Gil Mansergh’s Cinema Toast
New Releases For the Week of 5/27/16

Love & Friendship (PG) 
Starring: Kate Beckinsale, Chloe Sevigny, Xavier Samuel, Stephen Fry, Tom Bennett
Directed By: Whit Stillman
Famous anthropologists have built their careers studying the complex mating rituals of various tribal groups, and in his Love & Friendship, auteur director Whit Stillman shares similar techniques dissecting the intricacies of courtship in 1790‘s upper-crust England. Using Jane Austen’s novel as an outline, Stillman manages to go beyond a Masterpiece Theater costume drama to delight us with the scheming-for-a-husband mechinations in a time and place where mothers and daughters of a certain class were beholding to their relatives for costs-of-living—until they can find a financially sufficient spouse. It’s all fun and farce, and the scene where a suitor raised on Britain’s culinary staple called, “mushy peas,” comes face to face with the “jolly…little green balls” that are fresh peas, is worth the price of admission by itself.
4 pieces of Jene Austen as delightfully delovely toast 

A Bigger Splash (R) 
Starring: Tilda Swinton, Ralph Fiennes, Dakota Johnson, Matthais Schoenaerts
Directed By: Luca Guadigino
A famous rock star has ensconced herself on a beautiful island with her boyfriend where she doesn’t talk—because she has literally lost her voice. They sunbathe, skinny-dip, feast on local foods and make love at least once a day. Then the singer’s former lover arrives with his recently discovered American daughter in tow. Things take awhile to percolate, but eventually an Italian policeman begins investigating the murder of….
3 and 1/2 pieces of murderous intrigue in Sicilian sunshine toast

X-Men: Apocalypse (PG-13)
Starring: Michael Fassbender, Jennifer Lawrence, Oscar Isaac, James McAvoy, Rose Byrne
Director: Bryan Singer
Director Bryan Singer must be tuckered-out, because his X-Men Apocalypse has none of the joie-de-vivre of the previous two sequels, and has instead become a pedestrian, paint-by-numbers, series of special effects. We open with Magneto and Raven living somewhere in Poland, and Mystique staging cage-fights in Germany while Xavier still runs his school for mutants. They come out of hiding when an ancient Egyptian mutant called Apocalypse is awakened from a very-long slumber and isn’t pleased with the modern world—so he vows to destroy it. The good-guy mutants respond with CG set pieces that seem overly familiar. Perhaps this is because we saw the characters use the exact same moves (with a different sound-track) in the last two films.
2 pieces of suffering from sophomore sequel disease toast

Alice Through the Looking Glass (PG)
Starring: Pia Wasikowska, Johnny Depp, Anne Hathaway, Helena Bonham Carter
Director: James Bobin
This sequel uses the title from Lewis Carrol’s second Alice book, but little else.
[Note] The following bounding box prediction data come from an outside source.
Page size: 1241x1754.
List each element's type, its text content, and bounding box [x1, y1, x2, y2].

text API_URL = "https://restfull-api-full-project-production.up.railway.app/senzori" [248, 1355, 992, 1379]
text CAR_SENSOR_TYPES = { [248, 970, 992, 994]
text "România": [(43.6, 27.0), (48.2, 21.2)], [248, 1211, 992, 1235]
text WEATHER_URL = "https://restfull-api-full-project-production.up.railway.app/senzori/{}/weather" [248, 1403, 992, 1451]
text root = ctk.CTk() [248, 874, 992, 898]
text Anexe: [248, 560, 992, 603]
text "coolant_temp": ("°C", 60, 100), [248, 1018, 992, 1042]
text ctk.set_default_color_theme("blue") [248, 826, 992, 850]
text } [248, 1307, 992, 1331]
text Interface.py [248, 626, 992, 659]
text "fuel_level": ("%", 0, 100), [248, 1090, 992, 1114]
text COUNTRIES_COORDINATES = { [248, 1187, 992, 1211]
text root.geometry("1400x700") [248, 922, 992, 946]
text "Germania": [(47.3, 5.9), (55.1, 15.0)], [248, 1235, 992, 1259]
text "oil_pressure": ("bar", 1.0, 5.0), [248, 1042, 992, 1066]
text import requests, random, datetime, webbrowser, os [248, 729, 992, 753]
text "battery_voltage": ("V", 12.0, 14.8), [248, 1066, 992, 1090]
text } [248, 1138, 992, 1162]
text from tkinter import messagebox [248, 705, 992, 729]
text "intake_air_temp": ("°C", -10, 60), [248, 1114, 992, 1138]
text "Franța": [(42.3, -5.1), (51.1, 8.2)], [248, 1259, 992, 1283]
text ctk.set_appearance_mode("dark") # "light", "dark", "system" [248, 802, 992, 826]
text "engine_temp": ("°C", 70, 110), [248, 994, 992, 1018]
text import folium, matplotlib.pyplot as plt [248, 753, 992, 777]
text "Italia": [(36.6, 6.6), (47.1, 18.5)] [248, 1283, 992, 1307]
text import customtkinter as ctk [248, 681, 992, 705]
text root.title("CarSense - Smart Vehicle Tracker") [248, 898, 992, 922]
Here, the little girl has grown up and her Wonderland friend the Mad Hatter is in a deep depression since learning his “long-dead” family may, in fact, still be alive. You might think that the manic/depressive extremes brought about by lead and mercury poisoning from the hat-making process might result in an exuberant display of Johnny Depp brilliance, but alas, the entire film is lackluster and uninspired
1 piece of this was made to make money off the reputation of Tim Burton’s entertaining Alice In Wonderland toast

The Lobster (R)
Starring: Colin Farrell, Rachel Weisz, Lea Seydoux, Ben Whishaw, John C. Reilly. Olivia Coleman
Directors: Yorgos Lanthimos
Can a film that opens with a woman in a rainstorm shooting a donkey in the face be worth your time and money. Short answer: “No.” The premise is that the lonely and unattached are brought to a remote hotel and given 45 days to find a mate or be turned into an animal of their choosing. The only engaging thing about this movie is that it poses a question to the audience: “What animal would you choose to be?” This offers such a profound opportunity for daydreaming that for the rest of the film, nobody cares about the absurdities taking place onscreen. FYI, the title comes from Colin Farrell’s choice of animal. “A lobster,” he announces, “because they live to be 100 years old.” (Unless they end up as someone’s dinner).